LG’s OLED and Ultra HD TVs in stores ASAP

$11999 55-inch curved OLED, $4999 55-inch and $7499 65-inch Ultra HD in store from mid-September

LG has confirmed that its new, high-end televisions will be available for widespread purchase imminently, with the new 55EA9800 curved OLED and the 55LA9700 and 65LA9700 in stores around Australia in just a few weeks.

The EA9800 OLED TV is unique in that it uses a fourth sub-pixel in addition to the standard red-green-blue of competing TVs like the Samsung 55S9C. The fourth sub-pixel is white, allowing for higher overall brightness and a wider range of contrast in colours.
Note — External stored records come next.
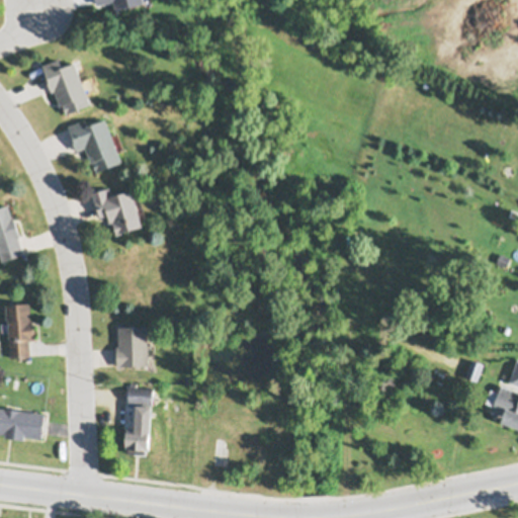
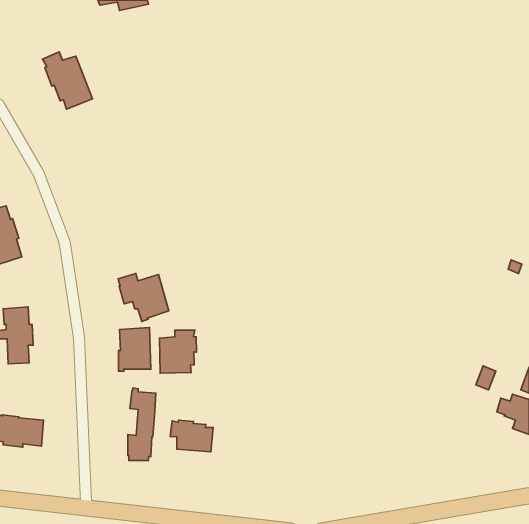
building: [68,116,120,172] -> none
building: [91,188,141,235] -> [118,274,169,321]
building: none -> [159,330,196,373]
building: none -> [170,420,213,452]

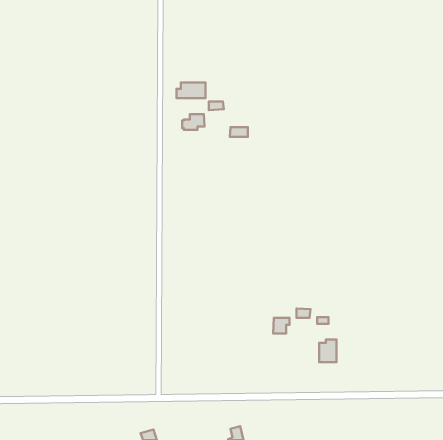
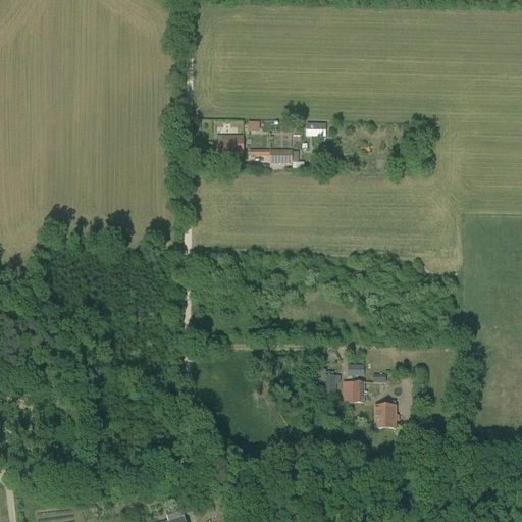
building: [177,83,205,98] -> none
building: none -> [343,379,365,401]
A big advantage of OLED is the TV’s massively increase response time, essentially eliminating screen blur even on fast-moving objects.

It’s this OLED technology and the use of carbon fibre construction that’s also responsible for the TV’s thin 4.3mm profile and minimal 17kg weight, cutting down on the comparative bulk of an LED LCD TV’s backlight and internal circuitry. The EA9800’s front-firing, stereo speakers are integrated into the transparent crystal stand, which supposedly creates the illusion that the TV is floating on air.

The LG EA9800 includes the full host of Smart TV technologies, including all the company’s apps for video-on-demand and catch-up TV, as well as Wi-Fi Direct, Miracast and MHL support for playing media off mobile devices.

It’ll be available in “select retail stores”, although LG told us that it wants to sell as many as possible, from mid-September at a recommended retail price of $11999.

Also going on sale in mid-September are LG’s two down-sized Ultra HD TVs. At 55 and 65 inches in screen size respectively, the 55LA9700 and 65LA9700 have Ultra HD-resolution screens, able to show four times the detail of current Full HD panels.

The new TVs carry a slight premium over competing models from Samsung and Sony, but LG has a unique feature in the TV’s integrated sound-bar, which extends and retracts from behind the lower bezel. The sound-bar in both models has 50W of audio output and uses four speakers for simulated surround sound.

LG’s new Ultra HD TVs use a full sheet of LEDs for backlighting, being both more consistent and brighter than a comparable edge-LED system like Samsung or Sony’s UHD models. The ‘Nano Full LED’ setup has 100 distinct zones in 55-inch model, and 144 in the 65-inch, each of which is able to dynamically adjust brightness to extend contrast in especially dark or bright areas of the screen.

LG also told us that it thinks the 55-inch model especially is a worthwhile trade-up for consumers, only attracting a $1500 premium over the $3499 RRP of leading 55-inch LED-backlit LCD TVs. Ultra HD TVs are more versatile than Full HD, maintaining appropriately high image quality even as viewers sit closer to the screen.

The new Ultra HD TVs are expensive, but not completely out of the reach of interested buyers — the 55-inch LG 55LA9700 is $4999 and the 65-inch 65LA9700 is $7499. Both will be in stores in mid-September, although the 65-inch model will be restricted to stores that have the appropriate floor space to show it off.